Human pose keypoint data
·····

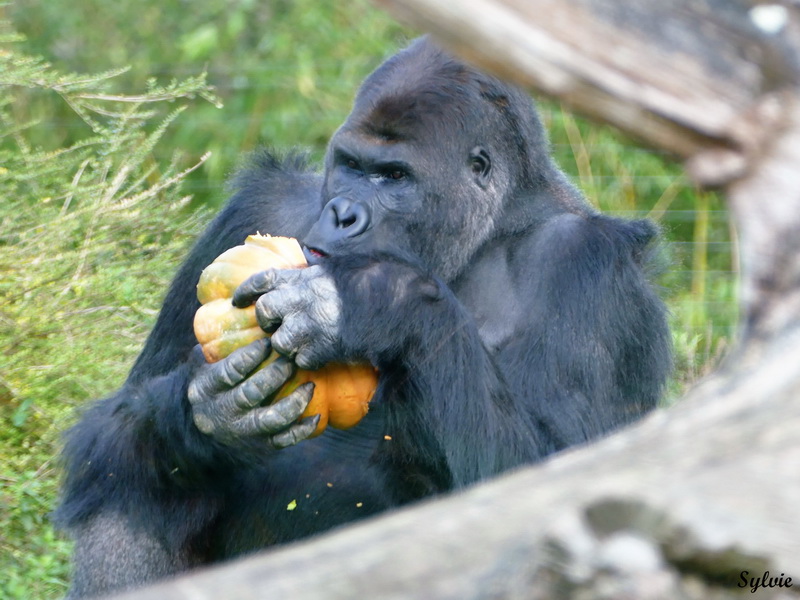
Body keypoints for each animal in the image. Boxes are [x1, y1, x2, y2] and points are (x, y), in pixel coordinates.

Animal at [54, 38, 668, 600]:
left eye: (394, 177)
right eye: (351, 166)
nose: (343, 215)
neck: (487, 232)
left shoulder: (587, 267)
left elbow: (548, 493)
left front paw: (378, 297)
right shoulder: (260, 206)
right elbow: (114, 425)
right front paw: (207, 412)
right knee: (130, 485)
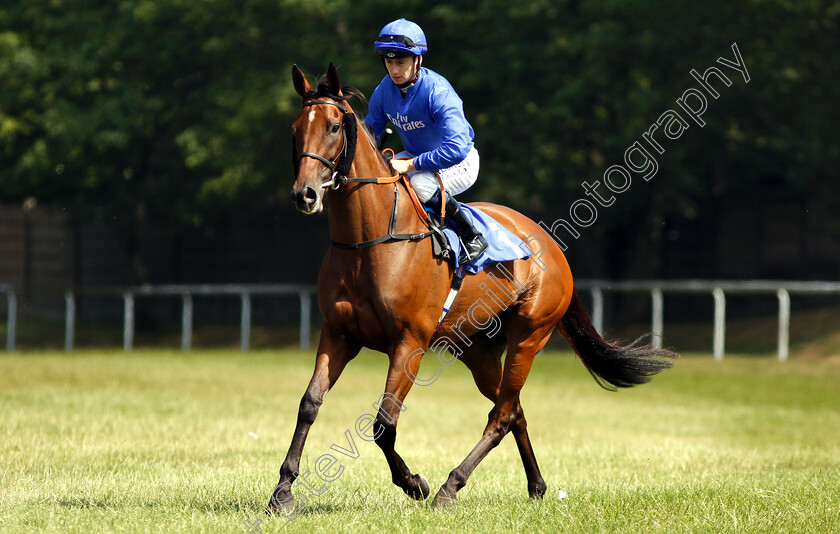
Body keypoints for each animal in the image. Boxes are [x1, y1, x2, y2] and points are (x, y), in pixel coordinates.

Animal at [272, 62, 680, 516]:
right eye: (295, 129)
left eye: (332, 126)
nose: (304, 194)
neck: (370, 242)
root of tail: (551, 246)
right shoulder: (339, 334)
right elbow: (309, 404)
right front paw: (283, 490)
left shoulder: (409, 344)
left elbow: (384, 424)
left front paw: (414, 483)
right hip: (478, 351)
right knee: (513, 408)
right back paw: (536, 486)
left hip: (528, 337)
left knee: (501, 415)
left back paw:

·····

● INSTRUCTIONS FOR THE TASK:
Repeat the records verbatim, excluding pictures.

● TASK OUTPUT:
Body keypoints for each animal in the image. Boxes are [x1, y1, x2, y2] and points are (x, y), in pixel coordinates.

Animal at [54, 38, 668, 600]:
left eye: (394, 177)
right eye: (351, 166)
nose: (343, 215)
neck: (487, 232)
left shoulder: (587, 267)
left elbow: (548, 493)
left front paw: (378, 297)
right shoulder: (260, 206)
right elbow: (114, 425)
right front paw: (207, 412)
right knee: (130, 485)
Body keypoints for each animal in the image. Boxes are [x1, y1, x2, y2] and points are (x, y), in pixel coordinates.

Animal at [272, 62, 680, 516]:
right eye: (295, 129)
left eye: (332, 126)
nose: (304, 194)
neck: (370, 242)
root of tail: (551, 246)
right shoulder: (339, 334)
right elbow: (309, 404)
right front paw: (283, 490)
left shoulder: (409, 344)
left elbow: (384, 424)
left front paw: (414, 483)
right hip: (478, 351)
right knee: (513, 408)
right back paw: (536, 486)
left hip: (528, 337)
left knee: (501, 415)
left back paw:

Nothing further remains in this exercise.